Microsoft 365 prompts the admin to sign in to the Microsoft 365 tenant. Admin signs in with Global administrator account.

The administrator must consent to Webex accessing calendar data. Calendar service returns a prompt for a test email account.
The administrator enters a test email address, and Webex tries to create an event in the test account's calendar.

Depending on the results of the test, the administrator gets an updated success or failure indication.

***Enterprise provisioning process sequence diagram***

User application authentication process

User provisioning grants the Hybrid Calendar the following required permissions:

Permission	Usage
Read and write calendars.	Update the meeting text with the join details.
Offline access.	Grants Webex a refresh token which limits end-user reauthorization requests to every 30 days.
Read and write all user mailbox settings.	Determine the user's language for localization purposes. Read out-of-office status. Set out-of-office status (reserved for future use).
Sign in and read user profile.	Required for the other permissions listed. The Hybrid Calendar doesn’t use it directly.

Hybrid Calendar in the Microsoft Azure portal

After authorizing Webex Calendar service to access your Microsoft 365 tenant for the Enterprise, the Microsoft Azure Active Directory admin center displays the service in the enterprise applications list.

***Finding Webex Calendar Service application in the Azure Active Directory admin center***

Click the service name, Webex Calendar Service and open the Permissions page, to see the permissions that you granted to the service.

***Permissions granted to Webex Calendar Service by Admin consent***

***Permissions granted to Webex Calendar Service by User consent***

Limit the application scope to specific mailboxes

When you set up the Hybrid Calendar for the enterprise, we request authorization for the entire organization. Microsoft Azure allows you to limit the scope to specific mailboxes either before or after provisioning.

Use the Microsoft documentation to limit the scope. For example, see https://learn.microsoft.com/en-us/graph/auth-limit-mailbox-access for steps to limit the scope before provisioning Hybrid Calendar.

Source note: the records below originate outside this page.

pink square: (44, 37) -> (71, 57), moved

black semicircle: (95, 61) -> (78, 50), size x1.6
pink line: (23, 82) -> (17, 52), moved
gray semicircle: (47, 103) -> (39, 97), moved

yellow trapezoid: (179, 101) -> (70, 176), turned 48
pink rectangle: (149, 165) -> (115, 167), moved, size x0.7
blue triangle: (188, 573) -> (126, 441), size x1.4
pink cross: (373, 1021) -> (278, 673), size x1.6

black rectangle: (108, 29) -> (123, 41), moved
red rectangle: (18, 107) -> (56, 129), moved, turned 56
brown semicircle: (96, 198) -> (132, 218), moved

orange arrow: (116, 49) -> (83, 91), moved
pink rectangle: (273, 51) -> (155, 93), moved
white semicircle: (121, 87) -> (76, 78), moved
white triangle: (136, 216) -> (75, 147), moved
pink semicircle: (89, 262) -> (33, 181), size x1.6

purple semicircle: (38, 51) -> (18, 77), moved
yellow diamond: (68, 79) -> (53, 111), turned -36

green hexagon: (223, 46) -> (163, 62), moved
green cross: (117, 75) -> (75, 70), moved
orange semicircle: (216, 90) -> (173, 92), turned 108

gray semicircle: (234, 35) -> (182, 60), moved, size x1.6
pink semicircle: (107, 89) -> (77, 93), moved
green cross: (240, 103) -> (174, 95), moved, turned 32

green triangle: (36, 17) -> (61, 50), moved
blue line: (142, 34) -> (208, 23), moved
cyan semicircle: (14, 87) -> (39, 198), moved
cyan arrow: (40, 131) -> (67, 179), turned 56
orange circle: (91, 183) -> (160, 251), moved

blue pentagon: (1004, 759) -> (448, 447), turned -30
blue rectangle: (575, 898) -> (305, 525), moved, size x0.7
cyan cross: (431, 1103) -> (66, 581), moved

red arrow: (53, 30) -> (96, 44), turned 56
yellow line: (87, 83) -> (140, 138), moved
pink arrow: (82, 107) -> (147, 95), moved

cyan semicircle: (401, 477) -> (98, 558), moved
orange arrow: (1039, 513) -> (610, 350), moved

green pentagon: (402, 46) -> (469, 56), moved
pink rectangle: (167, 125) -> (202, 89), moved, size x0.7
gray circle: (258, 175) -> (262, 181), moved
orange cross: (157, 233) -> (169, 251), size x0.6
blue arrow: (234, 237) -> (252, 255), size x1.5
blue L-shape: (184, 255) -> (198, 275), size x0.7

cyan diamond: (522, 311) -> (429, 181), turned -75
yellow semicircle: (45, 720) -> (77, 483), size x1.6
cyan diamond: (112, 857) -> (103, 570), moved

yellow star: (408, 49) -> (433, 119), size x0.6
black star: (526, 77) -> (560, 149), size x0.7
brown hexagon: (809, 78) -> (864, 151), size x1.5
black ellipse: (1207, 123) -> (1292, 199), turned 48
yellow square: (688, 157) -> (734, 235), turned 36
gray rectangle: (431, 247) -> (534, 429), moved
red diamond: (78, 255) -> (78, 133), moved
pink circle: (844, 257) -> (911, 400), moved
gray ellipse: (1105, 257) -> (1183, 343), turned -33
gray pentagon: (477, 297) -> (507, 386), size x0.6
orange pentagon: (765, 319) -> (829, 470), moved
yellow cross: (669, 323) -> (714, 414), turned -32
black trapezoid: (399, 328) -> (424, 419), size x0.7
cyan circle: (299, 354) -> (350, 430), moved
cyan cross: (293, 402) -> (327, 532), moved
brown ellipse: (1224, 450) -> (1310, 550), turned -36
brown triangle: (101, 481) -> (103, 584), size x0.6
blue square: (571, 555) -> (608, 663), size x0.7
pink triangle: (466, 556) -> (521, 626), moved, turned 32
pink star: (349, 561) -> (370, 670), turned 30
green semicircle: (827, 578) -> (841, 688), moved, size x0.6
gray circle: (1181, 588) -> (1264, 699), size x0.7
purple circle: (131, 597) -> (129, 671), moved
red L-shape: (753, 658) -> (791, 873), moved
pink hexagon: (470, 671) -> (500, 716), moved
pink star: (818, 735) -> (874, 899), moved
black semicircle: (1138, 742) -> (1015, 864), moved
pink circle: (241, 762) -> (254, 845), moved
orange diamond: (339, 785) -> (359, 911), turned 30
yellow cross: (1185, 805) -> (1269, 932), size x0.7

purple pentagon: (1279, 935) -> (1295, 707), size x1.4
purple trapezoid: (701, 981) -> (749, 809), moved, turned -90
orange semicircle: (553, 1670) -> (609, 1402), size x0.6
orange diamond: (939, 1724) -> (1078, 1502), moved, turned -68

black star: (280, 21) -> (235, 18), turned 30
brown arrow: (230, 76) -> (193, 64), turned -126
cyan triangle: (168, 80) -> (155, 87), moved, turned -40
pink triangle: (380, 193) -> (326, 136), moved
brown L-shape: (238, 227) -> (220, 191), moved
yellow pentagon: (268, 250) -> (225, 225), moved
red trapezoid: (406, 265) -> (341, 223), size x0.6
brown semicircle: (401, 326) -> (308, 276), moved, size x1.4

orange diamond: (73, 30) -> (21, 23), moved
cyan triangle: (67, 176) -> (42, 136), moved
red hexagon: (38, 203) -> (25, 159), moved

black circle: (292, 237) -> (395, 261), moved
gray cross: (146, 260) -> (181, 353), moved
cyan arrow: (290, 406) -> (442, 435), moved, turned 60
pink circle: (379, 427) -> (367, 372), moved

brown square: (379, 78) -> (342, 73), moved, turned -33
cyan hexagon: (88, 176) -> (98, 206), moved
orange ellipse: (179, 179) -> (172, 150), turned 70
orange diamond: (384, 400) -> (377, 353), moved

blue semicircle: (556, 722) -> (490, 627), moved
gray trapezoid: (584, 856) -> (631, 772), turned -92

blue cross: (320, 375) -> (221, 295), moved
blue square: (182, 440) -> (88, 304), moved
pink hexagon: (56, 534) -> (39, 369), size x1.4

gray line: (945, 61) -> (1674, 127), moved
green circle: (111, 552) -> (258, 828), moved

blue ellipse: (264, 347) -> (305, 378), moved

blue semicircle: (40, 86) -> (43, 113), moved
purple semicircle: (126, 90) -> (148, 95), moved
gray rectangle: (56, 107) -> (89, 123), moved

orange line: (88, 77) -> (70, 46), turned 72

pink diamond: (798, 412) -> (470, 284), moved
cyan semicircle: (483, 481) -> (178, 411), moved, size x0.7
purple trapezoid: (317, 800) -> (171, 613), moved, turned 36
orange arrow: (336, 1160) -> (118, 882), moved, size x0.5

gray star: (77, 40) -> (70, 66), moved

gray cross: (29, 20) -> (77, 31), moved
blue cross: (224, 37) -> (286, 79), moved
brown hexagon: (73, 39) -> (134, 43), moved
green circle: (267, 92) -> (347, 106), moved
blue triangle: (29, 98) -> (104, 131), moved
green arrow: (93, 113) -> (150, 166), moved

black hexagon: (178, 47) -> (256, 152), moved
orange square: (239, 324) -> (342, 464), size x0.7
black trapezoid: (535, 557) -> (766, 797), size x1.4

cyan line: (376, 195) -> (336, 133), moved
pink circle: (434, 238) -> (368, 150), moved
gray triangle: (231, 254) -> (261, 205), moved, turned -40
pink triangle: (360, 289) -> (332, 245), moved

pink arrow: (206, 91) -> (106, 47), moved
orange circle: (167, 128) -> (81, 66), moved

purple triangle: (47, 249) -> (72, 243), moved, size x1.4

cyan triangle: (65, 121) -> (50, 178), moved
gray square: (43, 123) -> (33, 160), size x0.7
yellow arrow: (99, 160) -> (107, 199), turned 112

Provisioning Hybrid Calendar with API operations

The Hybrid Calendar uses the Microsoft Graph API to access Microsoft 365 calendar events. This API supports a broad range of operations with Microsoft 365. However, the Hybrid Calendar only uses a subset of commands that are related to calendar use cases.

Table 1. Operations currently used by Hybrid Calendar
Graph operation	Usage
POST /users/{id \| userPrincipalName}/calendar/events	Add an event or meeting to a user's calendar.
GET /users/{id \| userPrincipalName}/events/{id}	Retrieve details about a single event in a user's calendar.
GET /users/{id \| userPrincipalName}/calendar/events/{id}/instances? startDateTime={start_datetime}&endDateTime={end_datetime}	Get the occurrences of a recurring meeting for a specified time range.
GET /users/{id \| userPrincipalName}/calendar/events	Retrieve details about events in a user's calendar folder.
POST /subscriptions	Subscribe for notifications on changes to a user's calendar.
GET /users/{id\|userPrincipalName}/mailboxSettings	Get a user's locale and out-of-office status.
DELETE /subscriptions/{id}	Unsubscribe from notifications on changes to a user's calendar.
PATCH /users/{id \| userPrincipalName}/calendar/events/{id}	Update properties of calendar events (including join information and extended properties) in addition to other fields pertaining to the meeting.
POST /users/{id\|userPrincipalName}/calendar/getSchedule	Displays the user availability and free/busy status for a specified time range.
DELETE /users/{id \| userPrincipalName}/calendar/events/{id}	Deletes an event from a calendar.
POST /users/{id \| userPrincipalName}/calendar/events/{id}/{accept \| decline \| tentativelyAccept}	Allows the user to accept/decline/tentatively-accept the status for a meeting.
GET /roleManagement/directory/roleAssignments	Retrieve roles assigned to user requesting consent.